Populations of feral cats, foxes and dingoes were assessed at four sites in the northern Simpson Desert from May 1995 to October 1996 using track counts. Counts were based on presence/absence of footprints on sandplots placed randomly throughout each of the four sites, with all habitats being sampled in accordance with their availability. Sandplots were repositioned between sampling periods so that data were temporally independent. This unbiased method was used to assess the reliability of more conventional indices of carnivore abundance based on spotlighting and counts of footprints on roads, which were run concurrently with the random sandplot counts. The sandplot data were also used to assess habitat use of the three study species.
Counts on regularly spaced sampling plots along roads were correlated with random sandplot counts for foxes, but not for cats. Conversely, an index of activity based on counting individual tracks along roads was correlated for cats, but not for foxes. Spotlighting counts appeared to have little relationship with random sandplot counts for either species, with random sandplot counts and spotlight counts of foxes being correlated for only one of the four sites and no correlations being apparent for cats.

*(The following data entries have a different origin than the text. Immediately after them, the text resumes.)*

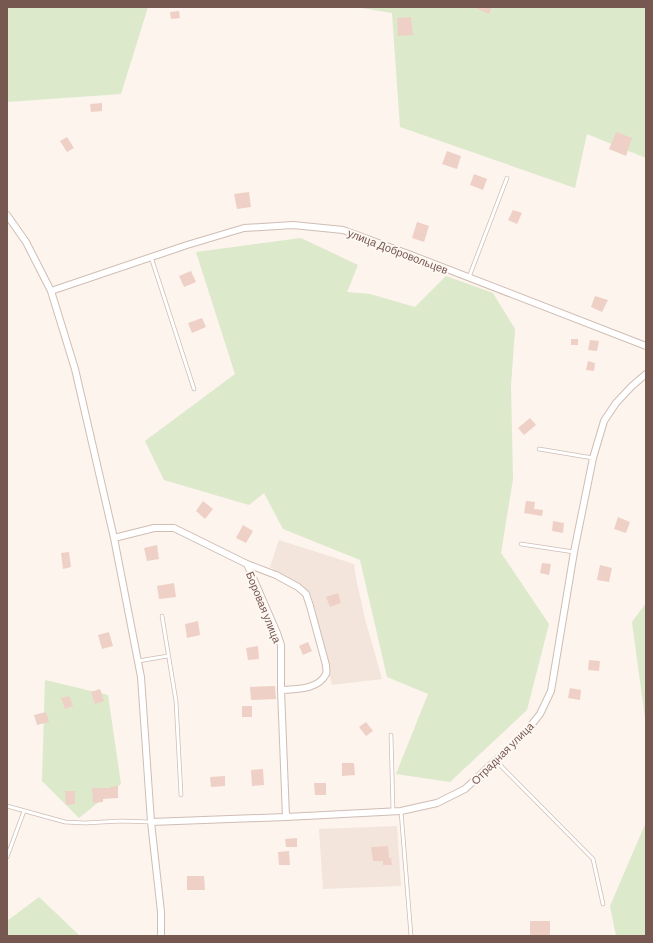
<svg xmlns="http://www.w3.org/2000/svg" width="653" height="943" viewBox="0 0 653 943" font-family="Barlow,sans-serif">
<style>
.residential{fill:#f3e5db}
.green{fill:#dce9cb}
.building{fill:#efd0c6}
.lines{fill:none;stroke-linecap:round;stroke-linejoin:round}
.service-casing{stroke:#d0bdb4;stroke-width:4.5}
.minor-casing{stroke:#d0bdb4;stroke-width:8}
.service{stroke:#fff;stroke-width:3}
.minor{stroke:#fff;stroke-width:6}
.labels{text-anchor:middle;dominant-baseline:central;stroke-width:4;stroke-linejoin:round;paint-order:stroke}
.street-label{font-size:11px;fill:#765850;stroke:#fef8f3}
</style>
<rect width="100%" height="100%" fill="#fcf4ed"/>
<path class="residential" d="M279,540l75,24 2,14 9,41 17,60 -50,6 -14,-58 -6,-30 -8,-9 -34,-21z
M397,826l4,60 -78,3 -4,-60z"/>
<path class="green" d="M7,7h141l-27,87 -114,8z
M355,7h291v151l-59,-24 -12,54 -175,-61 -8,-114z
M301,238l57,27 -11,27 23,2 45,13 31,-31 47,17 22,36 -4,57 2,93 -12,74 48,71 -22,86 -77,72 -54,-8 32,-80 -41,-17 -27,-117 -77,-31 -19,-36 -15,12 -85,-25 -19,-39 90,-67 -39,-122z
M646,603v123l-14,-104z
M45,680l63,15 13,89 -42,34 -37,-37z
M646,822v114h-30l-6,-30z
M39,897l41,39h-73v-15z"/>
<path class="building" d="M474,7h18l-3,7z
M179,11l1,7 -9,1 -1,-7z
M411,17l2,18 -15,1 -1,-18z
M102,103v8l-11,1 -1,-8z
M616,132l16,6 -6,18 -17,-7z
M67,137l7,11 -7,4 -7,-11z
M447,151l14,5 -4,13 -15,-5z
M474,174l13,5 -4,11 -13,-5z
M249,192l2,15 -14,2 -3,-15z
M513,210l9,3 -5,11 -9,-4z
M417,222l12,4 -5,16 -12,-4z
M191,271l5,11 -12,5 -5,-11z
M595,296l13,4 -6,12 -11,-5z
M202,318l4,9 -14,6 -4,-10z
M571,339h7v6h-7z
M590,340l9,1 -2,10 -9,-1z
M588,361l7,2 -1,8 -8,-1z
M530,418l6,7 -12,10 -6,-7z
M203,501l10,8 -8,10 -9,-8z
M526,501l9,1 -1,7 9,1 -1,6 -18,-3z
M618,517l12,5 -4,11 -12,-4z
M553,521l11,2 -1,10 -11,-2z
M243,525l10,6 -7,12 -10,-5z
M157,545l2,14 -12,2 -3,-13z
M69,552l2,15 -8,2 -2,-16z
M542,563l9,1 -2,11 -9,-2z
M600,565l12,3 -3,14 -12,-2z
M174,583l2,14 -17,2 -2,-13z
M338,593l3,10 -11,4 -4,-10z
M198,621l2,14 -13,3 -2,-14z
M109,632l4,14 -11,3 -4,-14z
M308,642l4,9 -9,4 -4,-9z
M258,646l1,13 -11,1 -2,-12z
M589,660l11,1 -1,10 -11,-1z
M275,686l1,13 -25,1 -1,-13z
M570,688l11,2 -1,10 -12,-2z
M100,689l4,12 -9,3 -4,-12z
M69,696l4,10 -8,3 -4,-11z
M242,706h10v11h-10z
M46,712l3,10 -12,3 -3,-10z
M366,722l7,9 -7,5 -7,-9z
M342,763h12l1,12 -13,1z
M263,769l1,16 -12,1 -1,-16z
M225,776v10l-14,1 -1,-10z
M314,783h12v12h-11z
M118,786v12l-15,1v3l-10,1 -1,-15h18v-1z
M65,791h10v13l-9,1z
M297,838v9h-11l-1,-8z
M388,846l1,12h2l1,7h-9v-4h-10l-2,-14z
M289,851l1,14h-11l-1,-13z
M187,876h17l1,14h-18z
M530,921h20v15h-20z"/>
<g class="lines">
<g class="service-casing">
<path id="service" d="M151,257l43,132
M469,277l38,-99
M539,449l54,9
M521,544l53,8
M162,616l14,85 5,94
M138,661l30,-5
M391,735l2,76
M496,761l97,98 10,45
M7,806l58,16 20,1 36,-2 30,1
M401,811l10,125
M7,857l17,-46"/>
</g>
<g class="minor-casing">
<path id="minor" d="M7,215l19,27 25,49 24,78 39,169 27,139 10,145 10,90v24
M51,291l136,-46 57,-17 49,-3 50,5 68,25 235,91
M114,538l40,-10h20l73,36 30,69 4,12v45l5,127
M247,564l29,11 22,12 8,7 4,12 16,59c0,2 1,7 0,9 -8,16 -30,15 -45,16
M151,822l135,-5 115,-6 36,-8 28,-14 60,-56 15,-19 11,-23 23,-139 19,-94 11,-37 12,-18 16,-17 14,-12"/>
</g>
<use href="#service" class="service"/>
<use href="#minor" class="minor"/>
</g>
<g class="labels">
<g class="street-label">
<text transform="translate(398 251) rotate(21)">улица Добровольцев</text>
<text transform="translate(264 607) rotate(68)">Боровая улица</text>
<text transform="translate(502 753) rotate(-45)">Отрадная улица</text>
</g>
</g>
<rect width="653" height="943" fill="none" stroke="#765850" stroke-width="16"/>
</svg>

The sandplot data showed that cats used dune crests preferentially over other habitats, while foxes preferred both dune crests and roads. Dune crests are probably used as natural runways by both species. Dingoes used roads preferentially over other habitats. It was concluded that differences in the use of roads and other runways by the carnivores can potentially lead to biases in indices collected along roadways. In relation to the random sandplot counts, foxes were overestimated by road counts and spotlighting relative to cats, the latter bias being related possibly to temporal differences in the activity patterns of the two species.